For model evaluation, the primary metric is class-aware SDR improvement (CA-SDRi), defined as:

$\text{CA-SDRi} = \frac{1}{|C \cup \hat C|} \sum_{k \in C \cup \hat C} P_k$

where $P_k$ is SDRi for true positives, zero for false alarms/misses.

After an initial USS-SC-TSE pass, the system recursively feeds the extracted and classified sources back, updating class clues and conditioning subsequent TSE cycles. Empirical results indicate that two passes (i.e., one refinement cycle) suffice for convergence, with performance gains saturating beyond this point. Convergence is determined empirically, as no explicit analytic stopping criterion is enforced.

Empirical ablations demonstrate incremental CA-SDRi and accuracy improvements through each cascade:

Stage Variant	CA-SDRi (dB)	Accuracy (\%)
USS + SC only (no TSE)	10.8	73.2
USS + SC (post-update)	12.7	81.8
+1 TSE (old class)	14.6	—
+1 TSE (new class)	14.7	83.4
+2 TSE passes	14.9	84.5

4. Network Architectures and Implementation

The backbone for both USS and TSE modules is the DeFT-Mamba architecture, employing stacked frequency- and time-hybrid Mamba blocks. Each replaces the traditional FFN in a transformer with a Mamba-FFN for efficient modeling of complex spectrograms. SC is implemented using a four-layer transformer (M2D-SC) on mel-spectrograms, fine-tuned on the last two layers and output head.

Conditioning in DeFT-Mamba-TSE involves raw waveform concatenation and the injection of learned class-conditional parameters via Residual FiLM. Training utilizes AdamW with a learning rate of $4 \times 10^{-4}$ for DeFT-Mamba modules.

5. Empirical Validation and Benchmark Results

USEF-TSE, evaluated on DCASE 2025 Task 4 mixtures (augmented with VCTK and percussive samples), achieves a CA-SDRi of 11.00 dB (evaluation set) and 14.94 dB (test set), with mixture-level classification accuracy of 55.8% and 61.8%, respectively. This represents a state-of-the-art improvement over the ResUNetK baseline (+4.4 dB SDR, +4.3% accuracy), and was confirmed by ablation studies to result from both TSE refinement and the self-guided integration of class clues (Kwon et al., 17 Sep 2025).

A. Speaker Extraction USEF-TSE (Universal Speaker Embedding-Free Target Speaker Extraction) in (Zeng et al., 4 Sep 2024) removes the need for explicit speaker embeddings by leveraging a frame-level cross-multi-head attention block, generating temporally aligned target speaker features directly from the enrollment utterance and mixture. The architecture is modular, able to wrap around both time-domain and time-frequency separators (e.g., SepFormer, TF-GridNet), and is optimized for SI-SDR. SOTA results are attained on WSJ0-2mix (SI-SDRi = 23.3 dB with USEF-TFGridNet). The same philosophy informs USEF-TP (Zeng et al., 7 Jan 2025), which couples TSE with personal VAD via multi-task learning, outperforming embedding-based approaches on LibriMix.

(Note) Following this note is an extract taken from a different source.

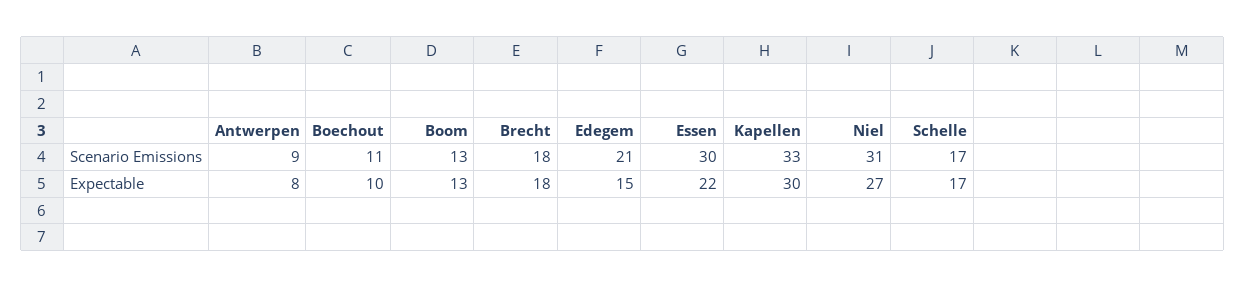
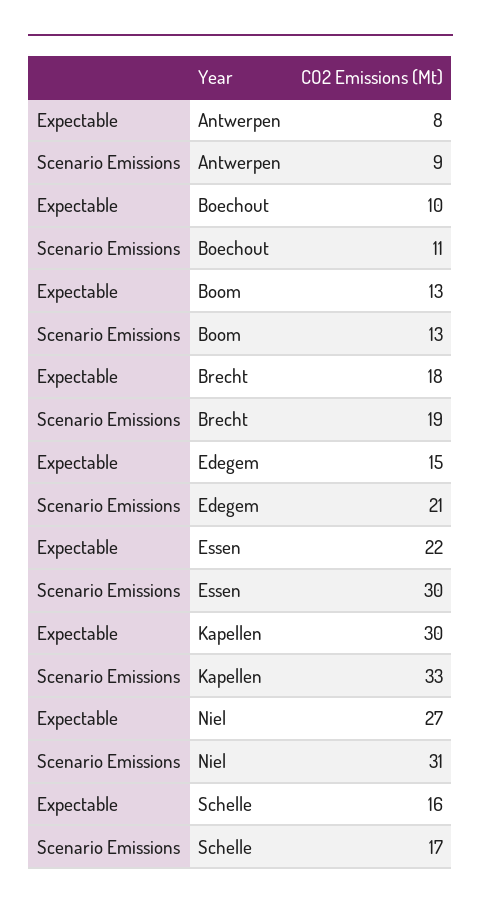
Brecht, Scenario Emissions: 18 -> 19
Schelle, Expectable: 17 -> 16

B. MRI Super-Resolution In MRI, USEF-TSE denotes joint MR sequence and CNN optimization for TSE super-resolution (Dang et al., 2023). Here, differentiable Bloch/EPG physics simulation is embedded in the training loop, allowing end-to-end tuning of both the TSE RF pulse train and the downstream CNN. The approach yields images with higher PSNR and SSIM than pure learning-based SR methods, both in simulation and in vivo. This suggests that physics-informed operator learning, in concert with deep models, can maximize image fidelity in clinically constrained acquisition times.

7. Concluding Remarks and Cross-Domain Significance

USEF-TSE frameworks are characterized by their universal, embedding-free, or operator-integrated architectures that eliminate reliance on external bottlenecks (e.g., pre-trained speaker or object embeddings, external target selection). Across sound scene analysis, speaker extraction, and imaging, the methodological core is a joint-use of self-guided, or attention-based, or known-physics operators to maximize task-relevant signal extraction. USEF-TSE paradigms have demonstrated state-of-the-art performance in DCASE, speech separation, and MR imaging benchmarks, and motivate further investigation into modular, self-sufficient architectures adaptable to complex real-world scenarios (Kwon et al., 17 Sep 2025, Zeng et al., 4 Sep 2024, Zeng et al., 7 Jan 2025, Dang et al., 2023).